Dans son dernier rapport, il étrille la gestion à court terme de la dépense sociale et propose de structurer « une offre d’acteurs en réseau permettant d’apporter avec des moyens renforcés en proximité une réponse de qualité à l’ensemble des besoins de santé » et de consolider « les moyens les plus spécialisés et lourds pour en maintenir l’excellence ».

Le HCAAM recommande de renoncer à appréhender la dépense de soins de santé à travers une approche « en silo » pour lui substituer une politique de santé publique fondée sur une approche plurisectorielle. Pour le Haut Conseil, il est nécessaire d’intégrer la dimension de santé publique dans toutes les sphères de l’action publique et de développer les pratiques professionnelles en réseaux dans une approche pluriannuelle. 

Dans cet esprit, le HCAAM formule 19 propositions. Parmi celles-ci, le cardiologue libéral pourrait être concerné notamment par les suivantes :

Proposition 2 : Elaborer, dans un cadre interministériel, une trajectoire à cinq ans des objectifs, activités et ressources du système de santé, y compris la programmation des moyens humains, matériels et financiers pour atteindre ces objectifs. Un document unique définirait des priorités transversales telles que : réduire les inégalités d’accès aux soins, structurer les soins de proximité, agir sur les déterminants de santé, dans le cadre d’une trajectoire tenant compte du point de départ. Il définirait également les modalités de suivi (objectifs chiffrés et indicateurs) et d’évaluation de la programmation.

DONNÉES FOURNIES ::
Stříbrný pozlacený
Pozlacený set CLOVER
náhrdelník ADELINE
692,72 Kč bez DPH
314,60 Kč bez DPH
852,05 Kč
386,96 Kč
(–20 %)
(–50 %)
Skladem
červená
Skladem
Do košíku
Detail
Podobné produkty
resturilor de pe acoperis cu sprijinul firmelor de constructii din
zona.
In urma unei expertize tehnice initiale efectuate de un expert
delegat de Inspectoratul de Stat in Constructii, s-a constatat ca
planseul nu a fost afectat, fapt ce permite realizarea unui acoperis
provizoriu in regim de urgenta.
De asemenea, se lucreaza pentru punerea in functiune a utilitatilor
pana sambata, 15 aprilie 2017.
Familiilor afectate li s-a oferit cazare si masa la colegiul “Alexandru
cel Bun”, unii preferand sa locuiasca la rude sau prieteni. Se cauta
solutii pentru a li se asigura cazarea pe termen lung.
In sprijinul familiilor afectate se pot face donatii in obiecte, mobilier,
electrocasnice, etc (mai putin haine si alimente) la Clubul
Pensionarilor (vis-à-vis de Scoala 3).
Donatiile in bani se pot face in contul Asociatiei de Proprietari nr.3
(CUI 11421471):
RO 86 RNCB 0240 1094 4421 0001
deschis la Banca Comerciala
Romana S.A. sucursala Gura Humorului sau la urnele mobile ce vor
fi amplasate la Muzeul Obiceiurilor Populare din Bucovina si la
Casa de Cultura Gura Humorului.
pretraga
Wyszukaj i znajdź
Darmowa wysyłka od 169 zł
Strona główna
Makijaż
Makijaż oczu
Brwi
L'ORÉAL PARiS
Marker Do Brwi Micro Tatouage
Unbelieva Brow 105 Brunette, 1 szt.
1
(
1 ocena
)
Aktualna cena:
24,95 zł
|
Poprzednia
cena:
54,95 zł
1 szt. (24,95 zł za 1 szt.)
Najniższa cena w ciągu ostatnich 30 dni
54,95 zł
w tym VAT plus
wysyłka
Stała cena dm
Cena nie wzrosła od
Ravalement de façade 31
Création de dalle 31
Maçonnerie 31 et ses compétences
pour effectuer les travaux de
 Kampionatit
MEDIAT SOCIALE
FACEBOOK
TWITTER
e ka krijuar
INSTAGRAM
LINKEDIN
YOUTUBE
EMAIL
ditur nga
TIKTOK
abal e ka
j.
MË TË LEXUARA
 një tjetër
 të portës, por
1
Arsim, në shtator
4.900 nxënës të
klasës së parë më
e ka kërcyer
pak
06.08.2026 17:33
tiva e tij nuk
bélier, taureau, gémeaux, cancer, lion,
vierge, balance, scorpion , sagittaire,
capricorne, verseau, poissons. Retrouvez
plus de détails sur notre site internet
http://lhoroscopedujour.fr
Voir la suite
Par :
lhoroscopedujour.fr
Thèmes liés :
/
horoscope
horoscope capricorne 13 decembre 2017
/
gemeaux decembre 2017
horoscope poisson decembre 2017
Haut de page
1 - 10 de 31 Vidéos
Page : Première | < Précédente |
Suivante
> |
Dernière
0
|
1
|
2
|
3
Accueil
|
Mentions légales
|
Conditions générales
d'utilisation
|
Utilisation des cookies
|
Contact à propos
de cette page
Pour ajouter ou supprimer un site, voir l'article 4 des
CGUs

---

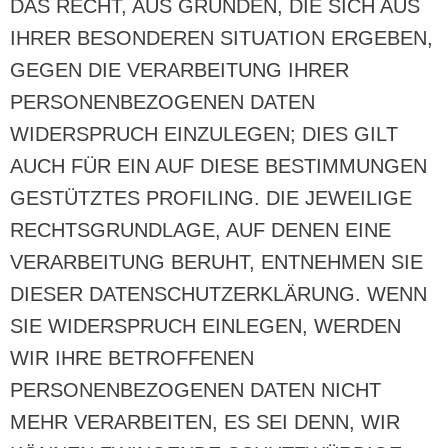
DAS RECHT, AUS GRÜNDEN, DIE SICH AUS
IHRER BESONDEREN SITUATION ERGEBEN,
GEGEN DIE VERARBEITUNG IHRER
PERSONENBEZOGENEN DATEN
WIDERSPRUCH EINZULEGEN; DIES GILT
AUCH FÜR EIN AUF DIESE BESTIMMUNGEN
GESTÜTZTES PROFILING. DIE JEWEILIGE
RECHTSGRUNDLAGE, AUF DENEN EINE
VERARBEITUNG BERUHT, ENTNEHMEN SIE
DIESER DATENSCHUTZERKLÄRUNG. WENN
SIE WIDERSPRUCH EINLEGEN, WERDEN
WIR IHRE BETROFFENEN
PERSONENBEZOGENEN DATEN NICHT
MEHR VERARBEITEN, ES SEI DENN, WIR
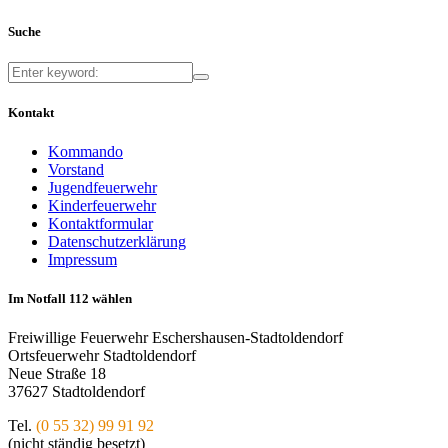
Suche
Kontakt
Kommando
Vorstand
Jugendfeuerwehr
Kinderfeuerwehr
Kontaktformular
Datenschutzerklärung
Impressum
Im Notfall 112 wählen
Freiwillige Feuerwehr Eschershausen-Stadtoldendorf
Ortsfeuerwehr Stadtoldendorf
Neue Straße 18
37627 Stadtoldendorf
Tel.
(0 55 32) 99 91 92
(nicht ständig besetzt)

--

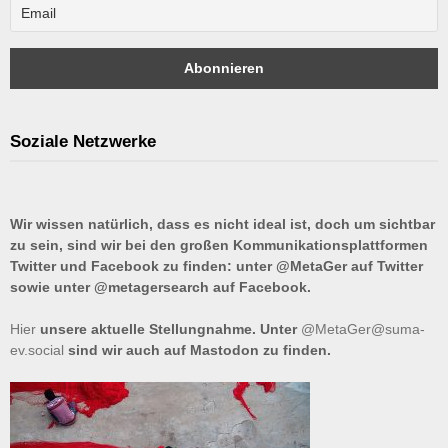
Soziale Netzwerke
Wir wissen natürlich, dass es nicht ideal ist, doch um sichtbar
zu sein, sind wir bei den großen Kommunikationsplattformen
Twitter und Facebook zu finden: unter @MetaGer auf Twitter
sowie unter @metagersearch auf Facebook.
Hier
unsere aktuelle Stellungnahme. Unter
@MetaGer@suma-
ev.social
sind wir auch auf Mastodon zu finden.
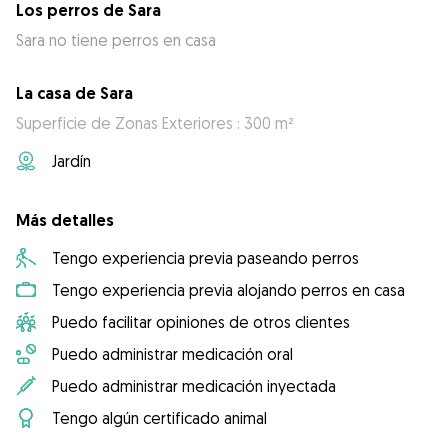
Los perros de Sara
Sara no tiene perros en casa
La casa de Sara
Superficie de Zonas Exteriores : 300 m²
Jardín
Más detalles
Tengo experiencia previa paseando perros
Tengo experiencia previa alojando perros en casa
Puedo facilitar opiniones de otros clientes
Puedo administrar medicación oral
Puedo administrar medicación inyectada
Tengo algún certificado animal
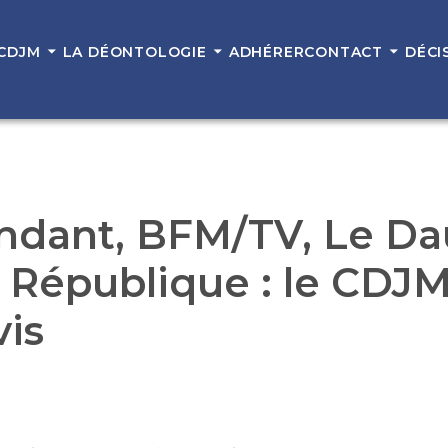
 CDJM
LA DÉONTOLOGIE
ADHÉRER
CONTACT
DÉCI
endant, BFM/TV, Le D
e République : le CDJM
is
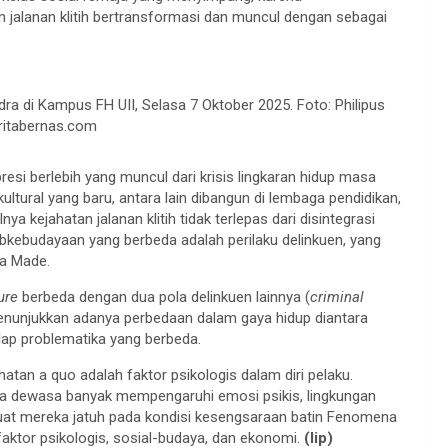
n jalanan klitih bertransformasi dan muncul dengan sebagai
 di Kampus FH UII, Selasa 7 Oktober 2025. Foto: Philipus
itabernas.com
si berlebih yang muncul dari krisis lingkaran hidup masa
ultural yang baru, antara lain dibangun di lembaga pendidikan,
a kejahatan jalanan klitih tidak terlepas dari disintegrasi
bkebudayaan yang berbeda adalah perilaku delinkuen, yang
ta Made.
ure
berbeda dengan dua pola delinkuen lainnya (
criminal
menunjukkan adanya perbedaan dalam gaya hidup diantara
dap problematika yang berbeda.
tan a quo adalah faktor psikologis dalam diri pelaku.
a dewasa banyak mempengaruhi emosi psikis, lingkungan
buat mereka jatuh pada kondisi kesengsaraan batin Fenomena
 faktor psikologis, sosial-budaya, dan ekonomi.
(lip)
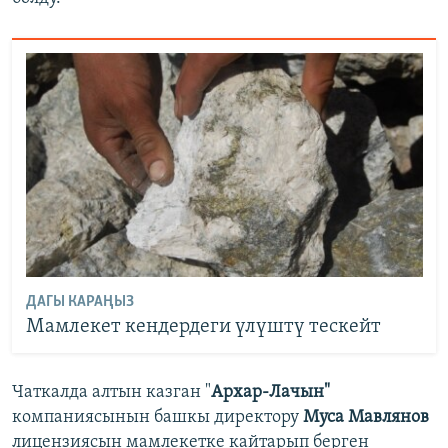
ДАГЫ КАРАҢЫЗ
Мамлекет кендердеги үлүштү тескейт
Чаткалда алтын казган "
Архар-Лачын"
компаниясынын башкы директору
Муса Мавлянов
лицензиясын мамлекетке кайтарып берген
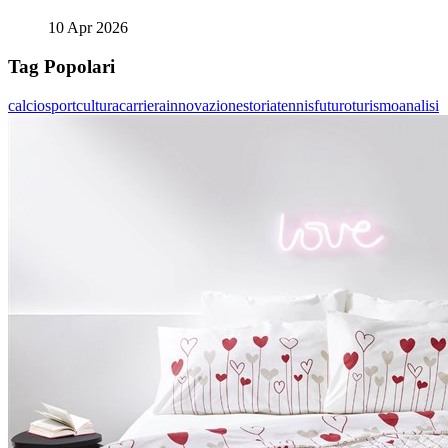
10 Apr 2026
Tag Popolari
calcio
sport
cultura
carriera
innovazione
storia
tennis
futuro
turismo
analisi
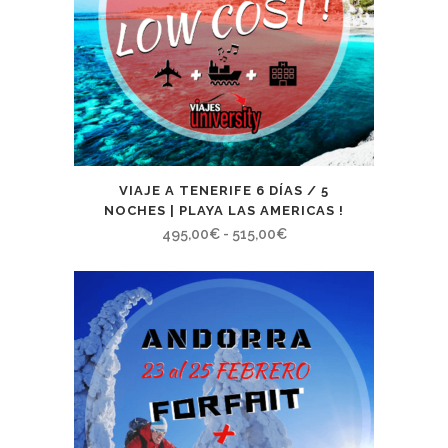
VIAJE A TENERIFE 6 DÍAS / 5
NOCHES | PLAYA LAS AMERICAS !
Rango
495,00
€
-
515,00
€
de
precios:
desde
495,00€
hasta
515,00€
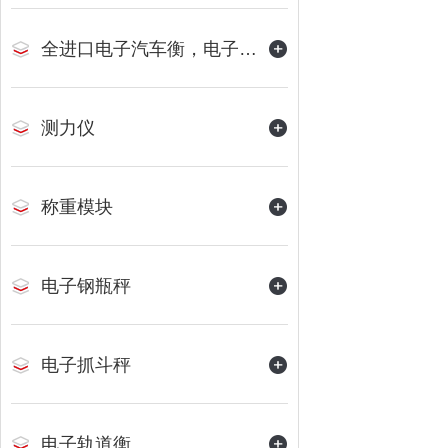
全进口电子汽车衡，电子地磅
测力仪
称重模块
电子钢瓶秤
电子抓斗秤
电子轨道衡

CONSIGNE 1 :: D'après l'extrait sur la dépense de santé, dans quel but est-il proposé de consolider les moyens les plus spécialisés et lourds ? Répondez en une ou deux phrases.
CONSIGNE 2 :: Poursuivez l'extrait sur les propositions du HCAAM à la suite de sa dernière phrase.

RÉPONSE 1 :: Il est proposé de consolider les moyens les plus spécialisés et lourds afin d'en maintenir l'excellence.

RÉPONSE 2 ::
Proposition 3 : Cette programmation doit comporter un volet ressources humaines. Elles sont en effet une clé essentielle du changement de notre système de santé30, et une prospective à la fois quantitative (effectifs et répartition) et qualitative (compétences, missions, statuts, lieux d’exercice, attractivité31…), transversale à l’ensemble des professions, à l’échelle nationale et locale, est nécessaire. Le HCAAM cite ici les travaux de la DREES et de l’ONDPS et souligne que la démographie médicale représentera une contrainte forte au cours de la prochaine décennie, aussi bien pour la médecine libérale qu’à l’hôpital.

Proposition 13 : Le HCAAM recommande :

  • l’évolution des tarifs doit accompagner les décisions de stratégie et d’organisation (pratiques en équipes pluriprofessionnelles, suivi au long cours des patients…), et avant tout ne pas constituer de contre-incitatif aux orientations des politiques de santé (mais on ne peut pas compter sur l’outil tarifaire seul pour faire évoluer les pratiques et les organisations) ;
  • des échelles tarifaires en cohérence avec les échelles de coûts et l’accélération de la révision des nomenclatures en ville et en établissement en lien avec la création du Haut conseil des nomenclatures, ce qui nécessite de renforcer la connaissance des coûts et de leur évolution ;
  • une fixation des tarifs et des prix sur un horizon pluriannuel doit aller de pair avec la régulation pluriannuelle de l’ONDAM, afin de fournir aux acteurs la visibilité et le temps nécessaires pour réorienter éventuellement l’utilisation des ressources ; l’utilisation des tarifs comme outils ex-post de gestion budgétaire doit devenir exceptionnelle ;
  • revoir les modes de rémunérations avec des modèles mixtes et des financements incitatifs, certains pouvant être partagés entre les acteurs des territoires, dans le cadre d’un projet territorial de santé.

Proposition 14 : mettre en place un mode de pilotage transversal dans certains domaines, tels que l’insuffisance rénale chronique, la cancérologie, la santé mentale, le diabète…, accompagnant la déclinaison opérationnelle des objectifs médicaux, organisationnels, d’efficience, déclinés dans les territoires par les acteurs de terrain.

Proposition 16 : Le HCAAM réitère sa recommandation d’intégrer des dépenses de prévention en ambulatoire (éducation thérapeutique, psychologues, nutritionnistes…) dans le panier de soins, à condition qu’elles s’inscrivent dans des protocoles issus de référentiels, mis en œuvre par des organisations dont la qualité est contrôlée.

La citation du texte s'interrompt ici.